Recorded data:

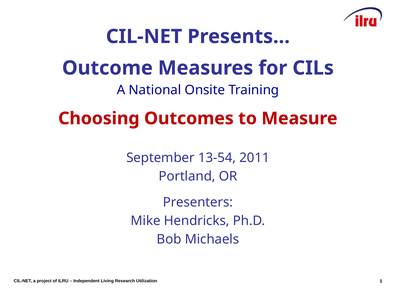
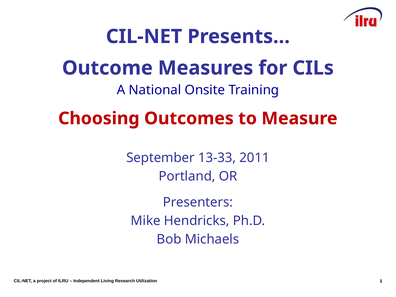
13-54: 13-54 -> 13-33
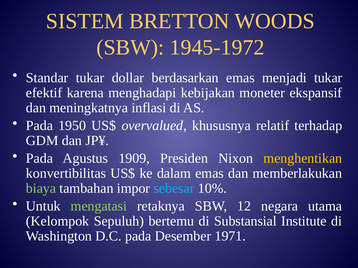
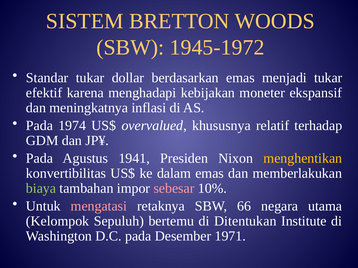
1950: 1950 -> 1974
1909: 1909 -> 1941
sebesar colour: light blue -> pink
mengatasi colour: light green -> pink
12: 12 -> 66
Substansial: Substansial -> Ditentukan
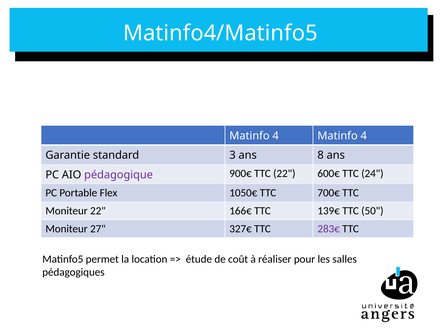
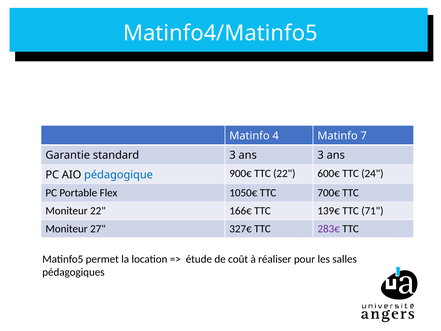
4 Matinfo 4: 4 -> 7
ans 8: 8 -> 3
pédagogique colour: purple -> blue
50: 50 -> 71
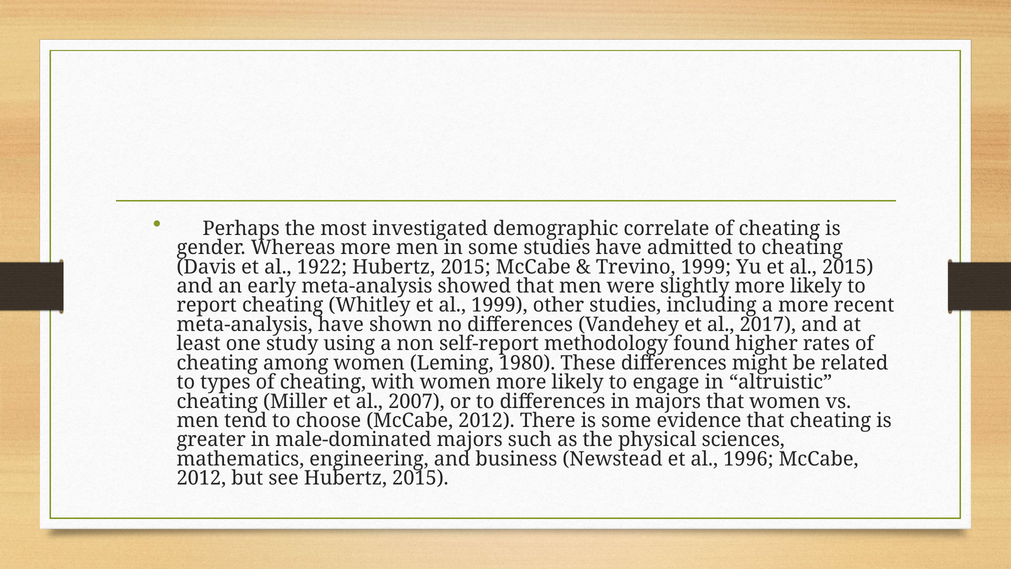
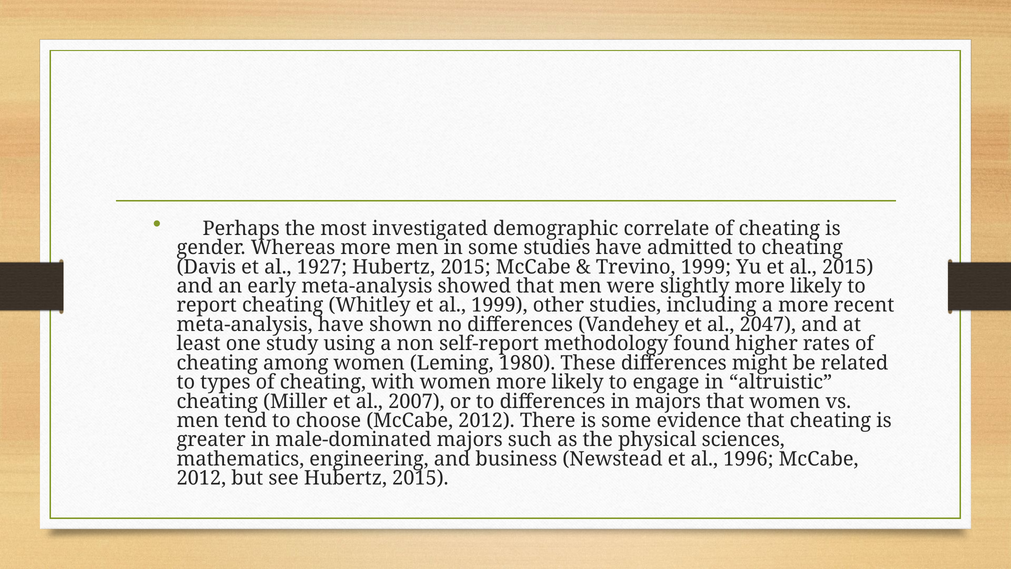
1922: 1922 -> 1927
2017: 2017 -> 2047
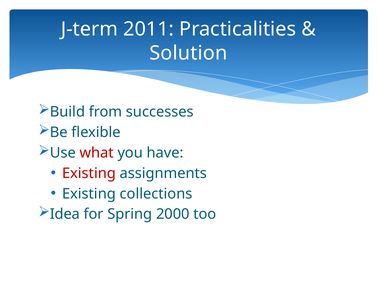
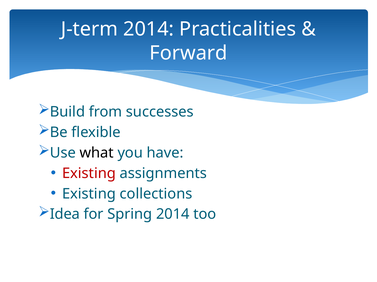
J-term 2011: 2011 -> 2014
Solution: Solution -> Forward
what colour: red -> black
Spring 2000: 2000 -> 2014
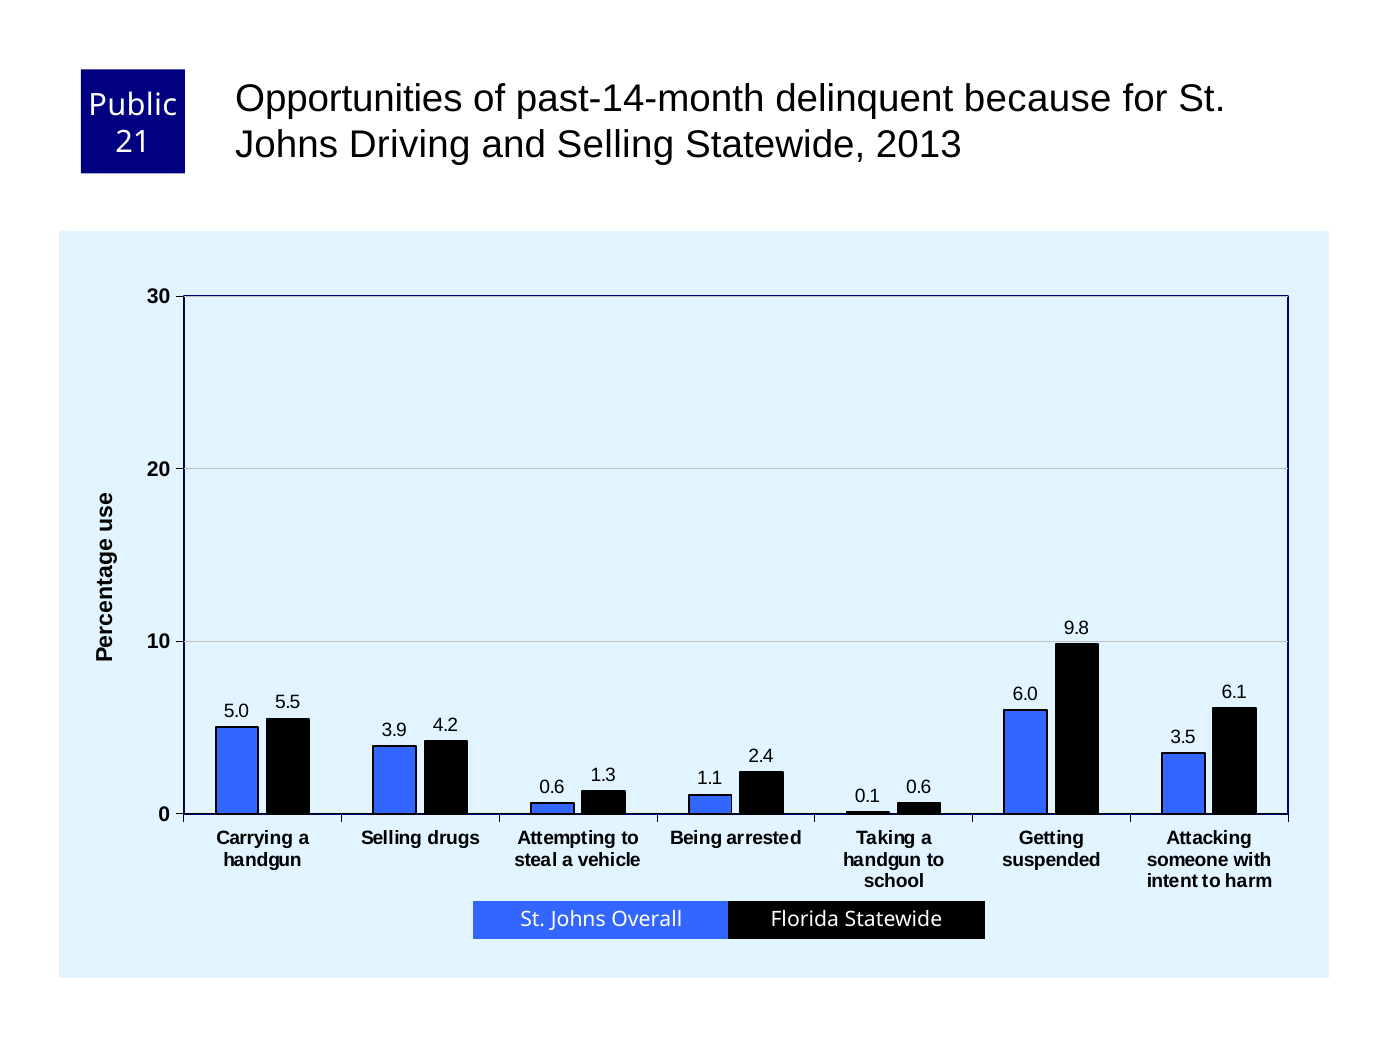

Aim: Which lines in the entries above contain the word "colour"? Return each of them in full.

Expected answer:
sebesar colour: light blue -> pink
mengatasi colour: light green -> pink
pédagogique colour: purple -> blue
what colour: red -> black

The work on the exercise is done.